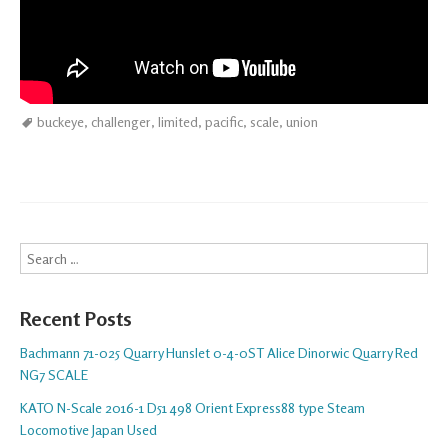
buckeye
,
challenger
,
limited
,
pacific
,
scale
,
union
Search
Recent Posts
Bachmann 71-025 Quarry Hunslet 0-4-0ST Alice Dinorwic Quarry Red
NG7 SCALE
KATO N-Scale 2016-1 D51 498 Orient Express88 type Steam
Locomotive Japan Used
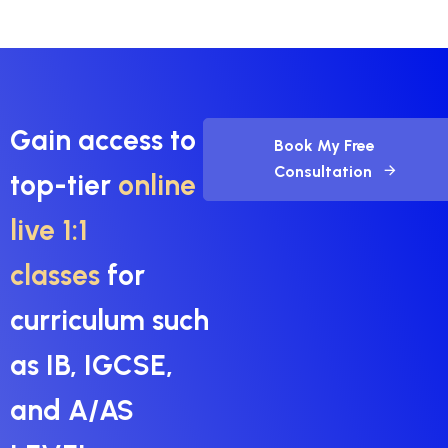
Gain access to
Book My Free
Consultation
top-tier
online
live 1:1
classes
for
curriculum such
as IB, IGCSE,
and A/AS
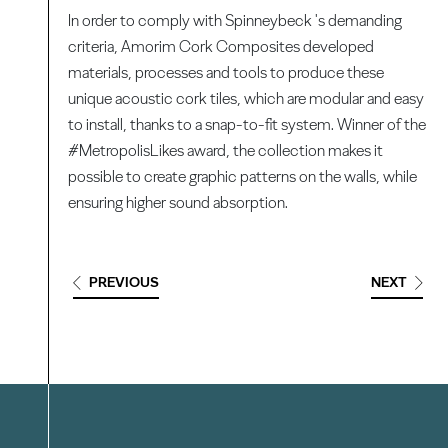
In order to comply with Spinneybeck 's demanding
criteria, Amorim Cork Composites developed
materials, processes and tools to produce these
unique acoustic cork tiles, which are modular and easy
to install, thanks to a snap-to-fit system. Winner of the
#MetropolisLikes award, the collection makes it
possible to create graphic patterns on the walls, while
ensuring higher sound absorption.
PREVIOUS
NEXT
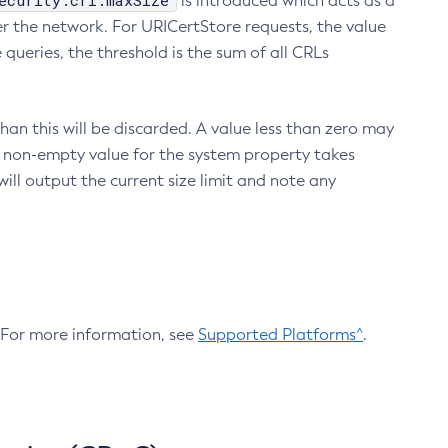
ecurity.crl.maxSize
is introduced which acts as a
r the network. For URICertStore requests, the value
ueries, the threshold is the sum of all CRLs
an this will be discarded. A value less than zero may
 A non-empty value for the system property takes
ill output the current size limit and note any
. For more information, see
Supported Platforms^
.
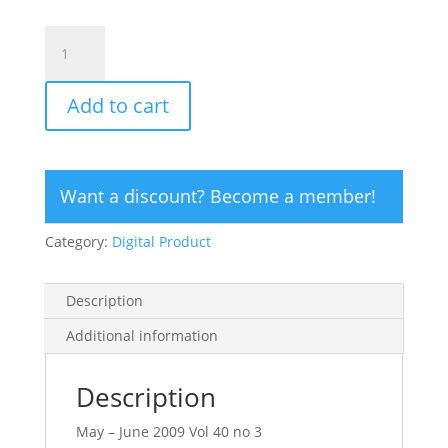
CLICK
HERE
TO
Add to cart
ORDER
DIGITAL
COPY
of
Want a discount? Become a member!
Vol
40
Category:
Digital Product
no
3.2
-
Description
$15
quantity
Additional information
Description
May – June 2009 Vol 40 no 3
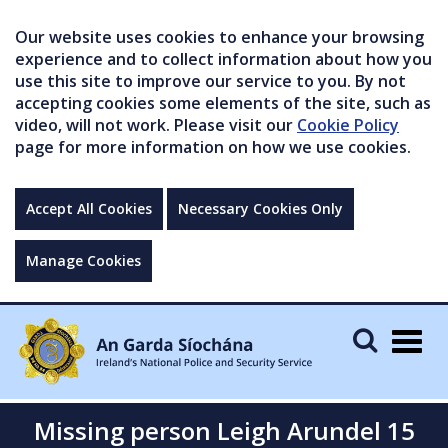
Our website uses cookies to enhance your browsing
experience and to collect information about how you
use this site to improve our service to you. By not
accepting cookies some elements of the site, such as
video, will not work. Please visit our
Cookie Policy
page for more information on how we use cookies.
Accept All Cookies
Necessary Cookies Only
Manage Cookies
Togg
navig
Missing person Leigh Arundel 15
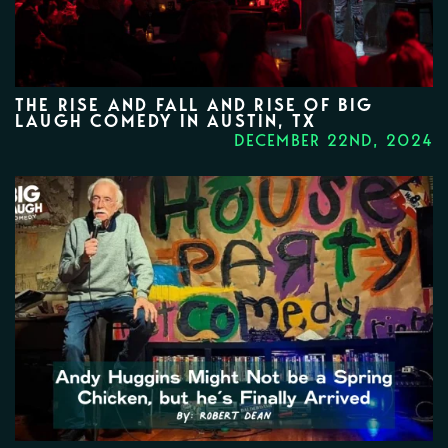
THE RISE AND FALL AND RISE OF BIG
LAUGH COMEDY IN AUSTIN, TX
DECEMBER 22ND, 2024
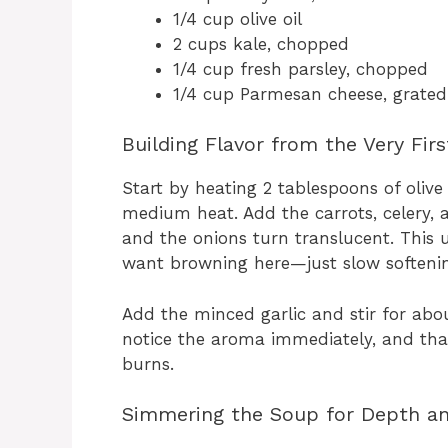
1/4 cup olive oil
2 cups kale, chopped
1/4 cup fresh parsley, chopped
1/4 cup Parmesan cheese, grated
Building Flavor from the Very Fir
Start by heating 2 tablespoons of olive
medium heat. Add the carrots, celery, 
and the onions turn translucent. This 
want browning here—just slow softening
Add the minced garlic and stir for about
notice the aroma immediately, and that
burns.
Simmering the Soup for Depth a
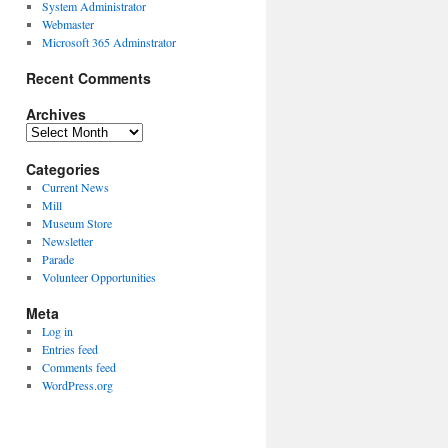
System Administrator
Webmaster
Microsoft 365 Adminstrator
Recent Comments
Archives
Archives
Categories
Current News
Mill
Museum Store
Newsletter
Parade
Volunteer Opportunities
Meta
Log in
Entries feed
Comments feed
WordPress.org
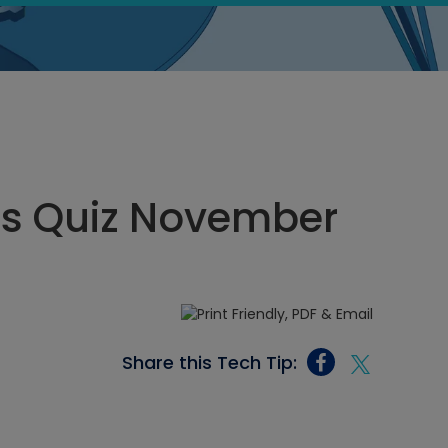
ics Quiz November
Share this Tech Tip:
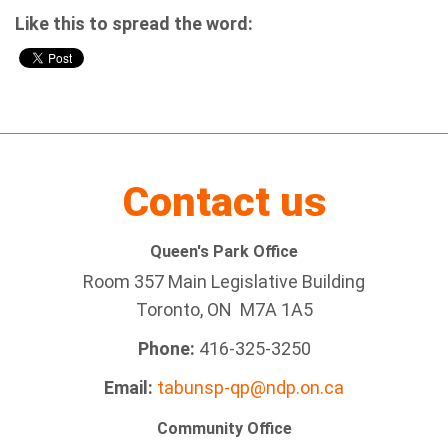
Like this to spread the word:
Contact us
Queen's Park Office
Room 357 Main Legislative Building
Toronto, ON M7A 1A5
Phone:
416-325-3250
Email:
tabunsp-qp@ndp.on.ca
Community Office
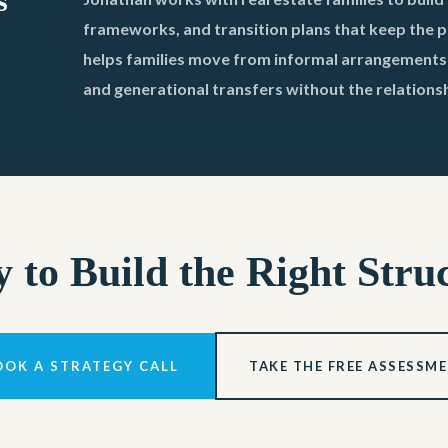
s
frameworks, and transition plans that keep the po
helps families move from informal arrangements t
and generational transfers without the relations
 to Build the Right Stru
OOK A STRATEGY CALL
TAKE THE FREE ASSESSM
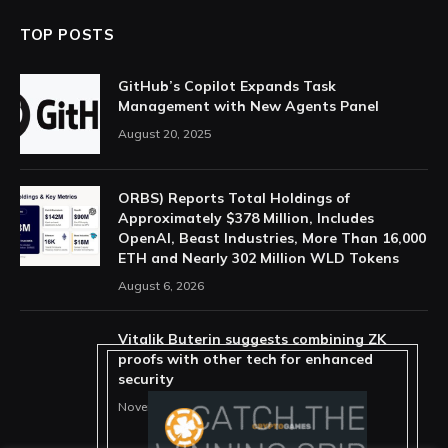
TOP POSTS
GitHub’s Copilot Expands Task
Management with New Agents Panel
August 20, 2025
ORBS) Reports Total Holdings of
Approximately $378 Million, Includes
OpenAI, Beast Industries, More Than 16,000
ETH and Nearly 302 Million WLD Tokens
August 6, 2026
Vitalik Buterin suggests combining ZK
proofs with other tech for enhanced
security
November 11, 2025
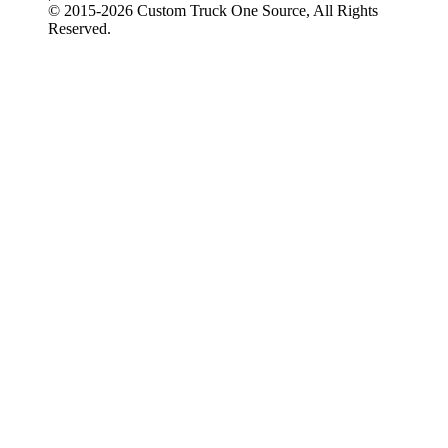
© 2015-
2026
Custom Truck One Source, All Rights
Reserved.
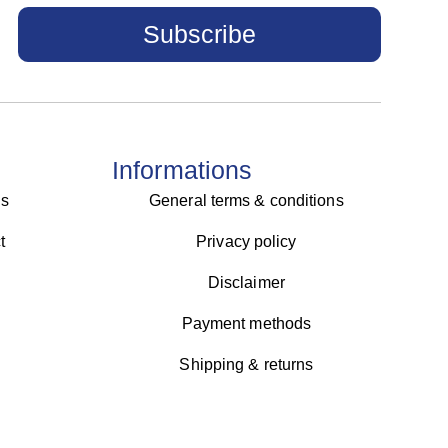
Subscribe
Informations
us
General terms & conditions
t
Privacy policy
Disclaimer
Payment methods
Shipping & returns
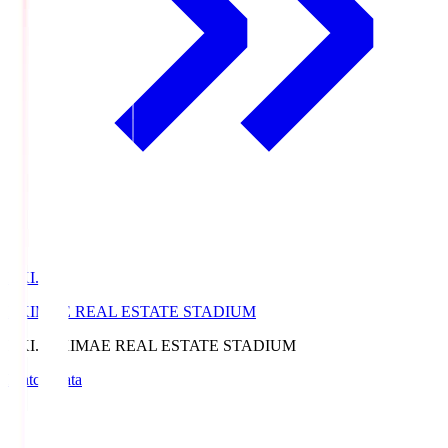
EKI.S
EKIMAE REAL ESTATE STADIUM
EKI.S
EKIMAE REAL ESTATE STADIUM
Match Data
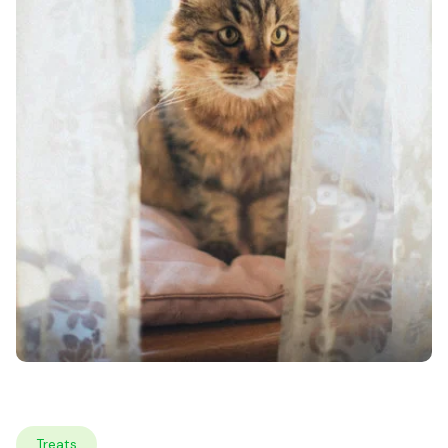
Treats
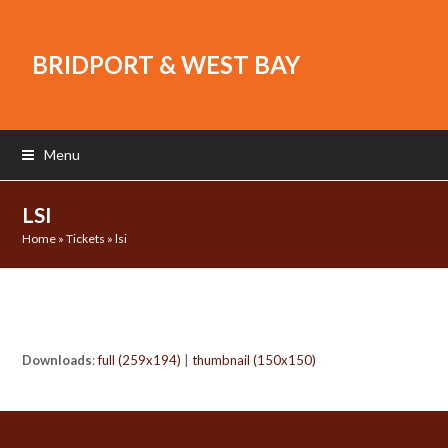
BRIDPORT & WEST BAY
Menu
LSI
Home
»
Tickets
»
lsi
Downloads
:
full (259x194)
|
thumbnail (150x150)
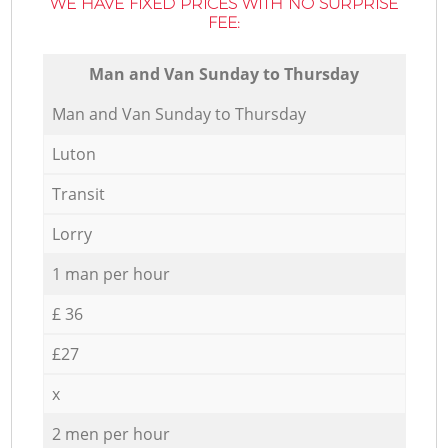
WE HAVE FIXED PRICES WITH NO SURPRISE
FEE:
Мan аnd Van Sunday to Thursday
Мan аnd Van Sunday to Thursday
Luton
Transit
Lorry
1 man per hour
£ 36
£27
x
2 men per hour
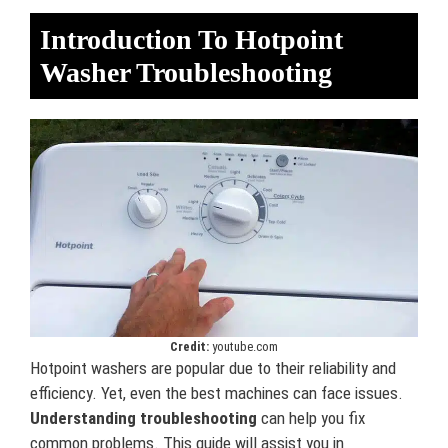
Introduction To Hotpoint
Washer Troubleshooting
Credit:
youtube.com
Hotpoint washers are popular due to their reliability and
efficiency. Yet, even the best machines can face issues.
Understanding troubleshooting
can help you fix
common problems. This guide will assist you in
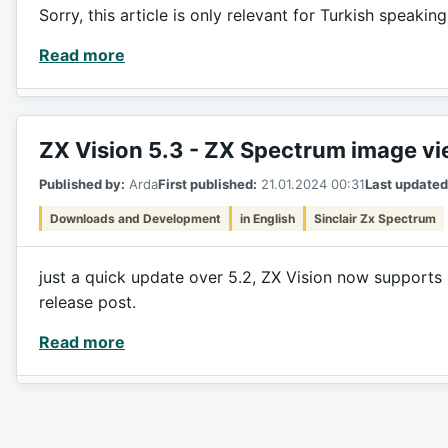
Sorry, this article is only relevant for Turkish speakin
Read more
ZX Vision 5.3 - ZX Spectrum image v
Published by:
Arda
First published:
21.01.2024 00:31
Last updated
Downloads and Development
in English
Sinclair Zx Spectrum
just a quick update over 5.2, ZX Vision now supports 
release post.
Read more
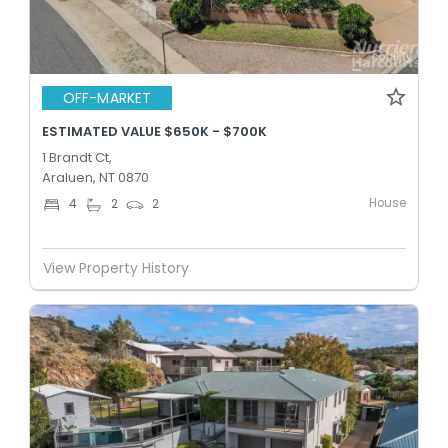
OFF-MARKET
ESTIMATED VALUE $650K - $700K
1 Brandt Ct,
Araluen, NT 0870
House
4
2
2
View Property History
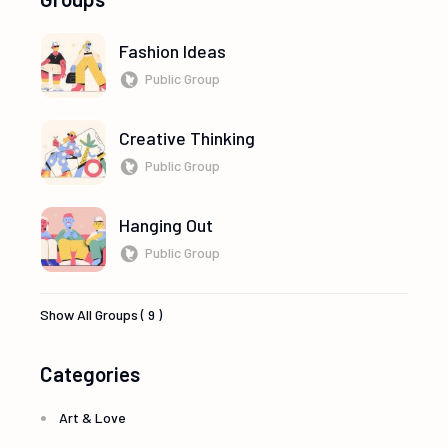
Fashion Ideas
Public Group
Creative Thinking
Public Group
Hanging Out
Public Group
Show All Groups ( 9 )
Categories
Art & Love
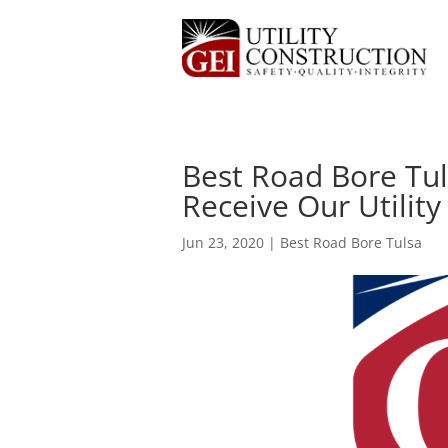
Best Road Bore Tul
Receive Our Utility
Jun 23, 2020
|
Best Road Bore Tulsa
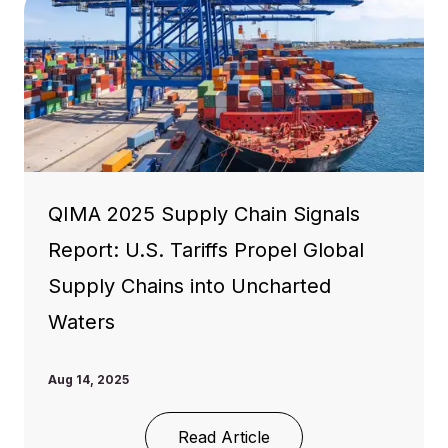
QIMA 2025 Supply Chain Signals
Report: U.S. Tariffs Propel Global
Supply Chains into Uncharted
Waters
Aug 14, 2025
Read Article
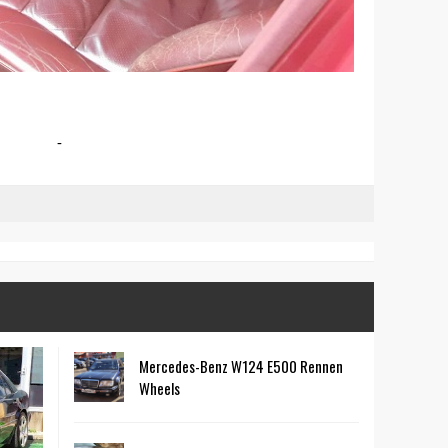
-
Mercedes-Benz W124 E500 Rennen
Wheels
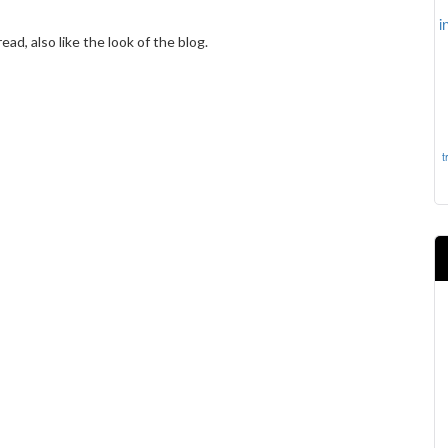
i
ad, also like the look of the blog.
t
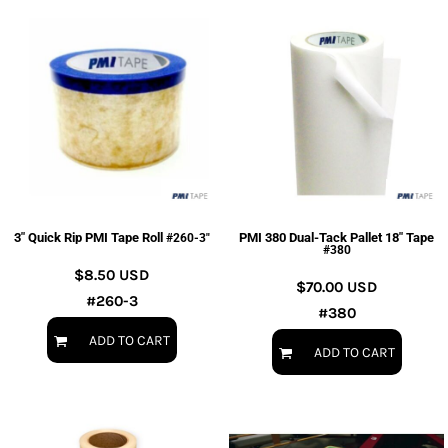
3" Quick Rip PMI Tape Roll
PMI 380 Dual-Tack Pallet 18" Tape
#260-3"
#380
$8.50
USD
$70.00
USD
#260-3
#380
ADD TO CART
ADD TO CART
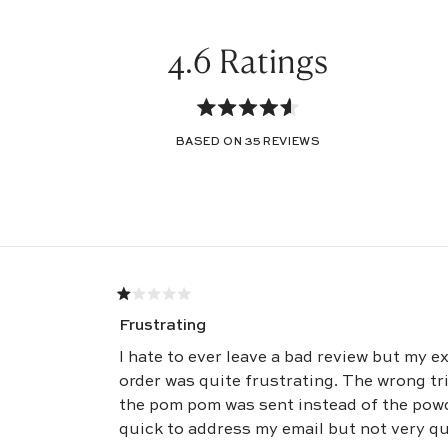
4.6
Rated
BASED ON 35 REVIEWS
4.6
out
of
Loading...
5
stars
Rated
1
Frustrating
out
of
5
I hate to ever leave a bad review but my e
stars
order was quite frustrating. The wrong trim was originally sent -
the pom pom was sent instead of the powder pipi
quick to address my email but not very quick in getting the correct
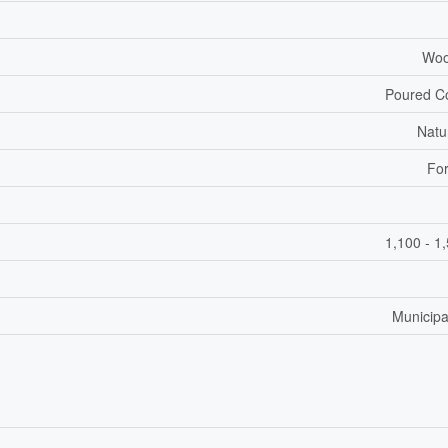
Woo
Poured C
Natu
For
1,100 - 1
Municipa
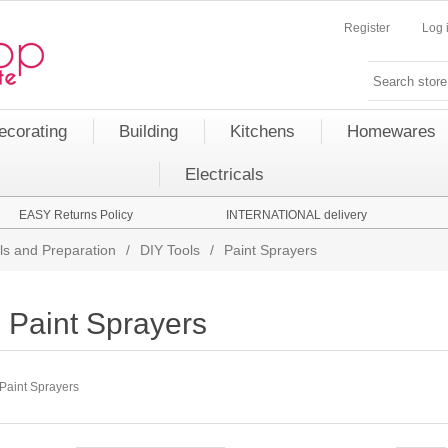
Register
Log 
ecorating
Building
Kitchens
Homewares
Electricals
EASY Returns Policy
INTERNATIONAL delivery
ls and Preparation
/
DIY Tools
/
Paint Sprayers
Paint Sprayers
Paint Sprayers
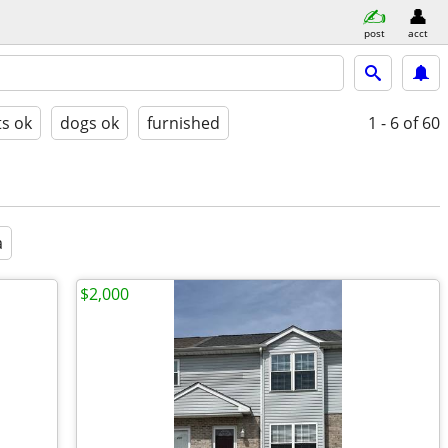
post
acct
ts ok
dogs ok
furnished
1 - 6
of 60
a
$2,000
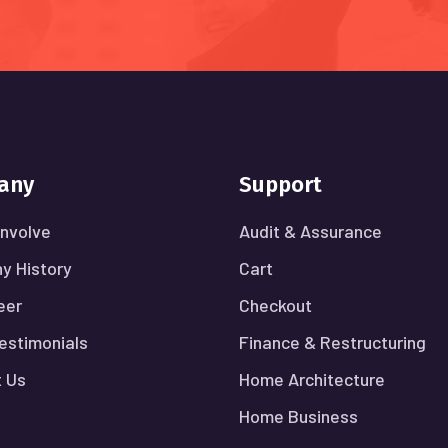
any
Support
nvolve
Audit & Assurance
y History
Cart
eer
Checkout
Testimonials
Finance & Restructuring
 Us
Home Architecture
Home Business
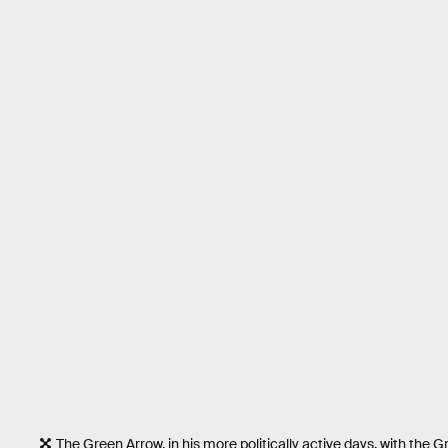
The Green Arrow, in his more politically active days, with the G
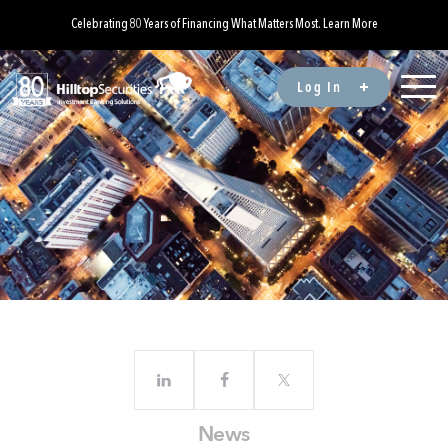
Celebrating 80 Years of Financing What Matters Most. Learn More
Log In
News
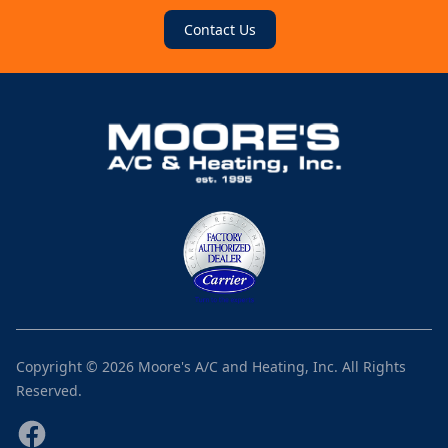
Contact Us
Copyright ©
2026
Moore's A/C and Heating, Inc.
All Rights
Reserved.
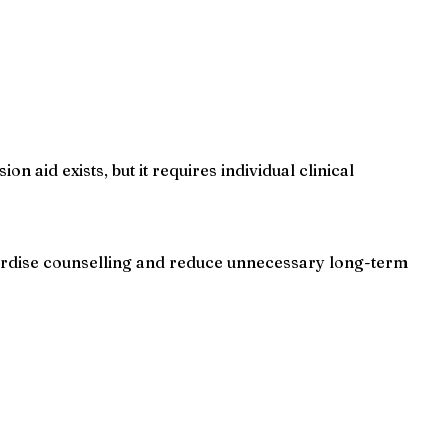
n aid exists, but it requires individual clinical
ndardise counselling and reduce unnecessary long-term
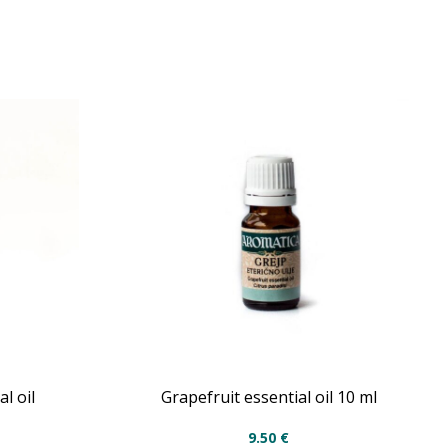
l oil
Grapefruit essential oil 10 ml
9.50
€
------------------------
(Assigned task): Output the lines of the data above as a Markdown table with the columns Row and Text, starting with the line containing "Introduction To Hotpoint" and ending with the line containing "common problems. This", both included. Number the rows in order and leave out any blank lines.

(Response):
| Row | Text |
|---|---|
| 1 | Introduction To Hotpoint |
| 2 | Washer Troubleshooting |
| 3 | Credit: |
| 4 | youtube.com |
| 5 | Hotpoint washers are popular due to their reliability and |
| 6 | efficiency. Yet, even the best machines can face issues. |
| 7 | Understanding troubleshooting |
| 8 | can help you fix |
| 9 | common problems. This guide will assist you in |